Aunt Ella had been teaching her how to sew by that point in time, but her fingers were little and not very good at it yet. Those nights gave her lots of time to practice. It turned out that her stitches weren't very even when she was tired either, but there wasn't much that she could do about that except keep working. She spent time thinking about the best way to ask if there was anyone who could teach her how to knit on one of the looms that the woman who was Uncle Henry's nanny once upon a time was always using to make scarves (because she thought she could hide those in the trash cans pretty easily and she knew of several children who slept outside an awful lot and could use the extra layers).
She had plans. She had so many plans and so much time in which to complete them when she had decided that she wasn't going to be sleeping anymore. She remembers feeling so tired that she thought she might fall over sometimes, but then she would think of something else to use to keep herself busy and it was like the tired got pushed to somewhere in the back of her head and she could pretend it wasn't there for a little bit longer.
She went through the books that her mother had brought in from different places that talked about magic she had not known existed and read through them with a dictionary close by after she was certain that her mother was too asleep to notice the sound of turning pages. She did not understand exactly what it was that the books were explaining except that it had something to do with trying to find a way to make sure that the children on the Isle were getting the food that was supposed to be getting to them and wasn't.
At some point in the afternoon of Day 42, Chad had thought fast and kicked the end table out of the way before she cracked her head on it on her way down after everything went from the spots that had been dancing in front of her eyes for days to solid black.

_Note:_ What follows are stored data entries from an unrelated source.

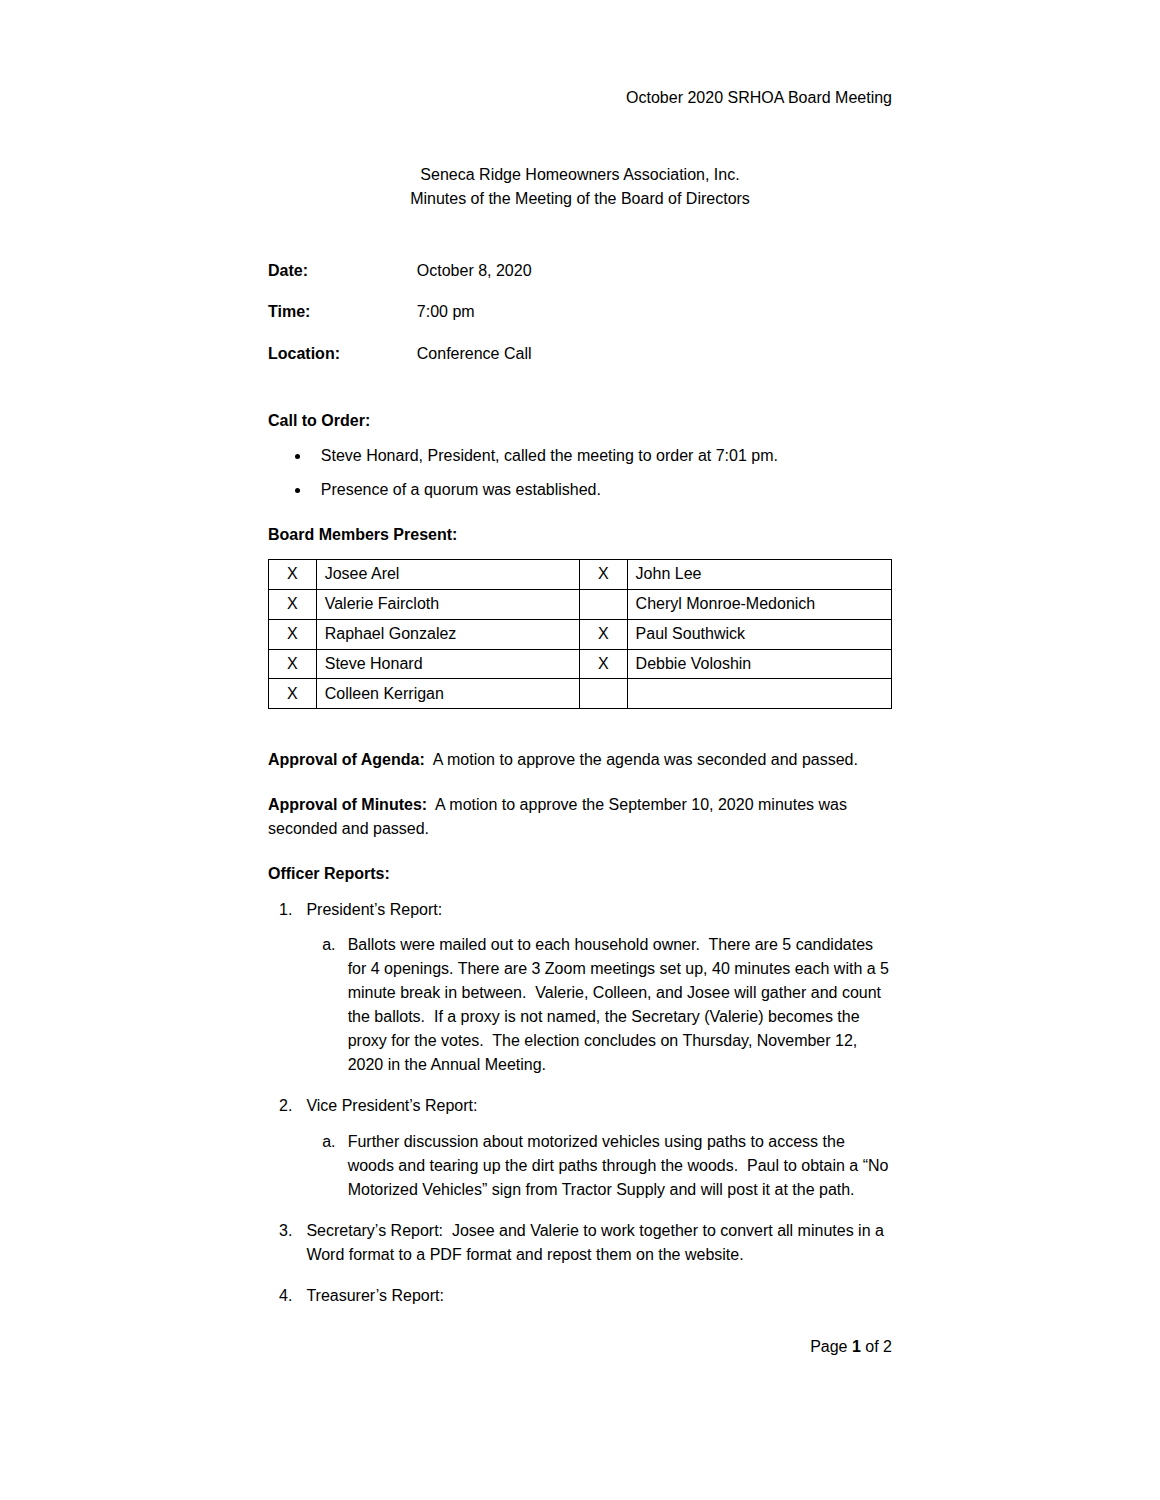October 2020 SRHOA Board Meeting
Seneca Ridge Homeowners Association, Inc.
Minutes of the Meeting of the Board of Directors
Date: October 8, 2020
Time: 7:00 pm
Location: Conference Call
Call to Order:
Steve Honard, President, called the meeting to order at 7:01 pm.
Presence of a quorum was established.
Board Members Present:
| X | Josee Arel | X | John Lee |
| X | Valerie Faircloth | | Cheryl Monroe-Medonich |
| X | Raphael Gonzalez | X | Paul Southwick |
| X | Steve Honard | X | Debbie Voloshin |
| X | Colleen Kerrigan | | |
Approval of Agenda: A motion to approve the agenda was seconded and passed.
Approval of Minutes: A motion to approve the September 10, 2020 minutes was seconded and passed.
Officer Reports:
President’s Report:
Ballots were mailed out to each household owner. There are 5 candidates for 4 openings. There are 3 Zoom meetings set up, 40 minutes each with a 5 minute break in between. Valerie, Colleen, and Josee will gather and count the ballots. If a proxy is not named, the Secretary (Valerie) becomes the proxy for the votes. The election concludes on Thursday, November 12, 2020 in the Annual Meeting.
Vice President’s Report:
Further discussion about motorized vehicles using paths to access the woods and tearing up the dirt paths through the woods. Paul to obtain a “No Motorized Vehicles” sign from Tractor Supply and will post it at the path.
Secretary’s Report: Josee and Valerie to work together to convert all minutes in a Word format to a PDF format and repost them on the website.
Treasurer’s Report:
Page 1 of 2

Her mother was angry and Aunt Ella was sad and Uncle Henry looked disappointed and Chad looked even more terrified than he had the night that he pulled her out of the pool when she woke up again three days later. She had been confused and groggy from the clutter and intensity of being immersed in everything Isle all at once again as much as the sleep deprivation. Even if she had not been, she still would not have known what to say to the people that were gathered around her. She had no idea what to say to them because she knew even through the haze that was trying to smother her thoughts that she had failed once again. Not sleeping was supposed to prevent them all from looking like that, and not sleeping had worked at that for a while. It was the end result of the not sleeping that had proven to be the problem. She felt like it would be unwise to say that to them - they were not looking very receptive.
They could not make it better any more than she could. She did not have to try very hard to look sorry (because she was sorry that she still had not found a way to make things better). She also tried very hard to not say anything that would have her bound up in a promise when the adults started to admonish her and told her that she could never do something like that again.
She hadn't been ready to concede that yet.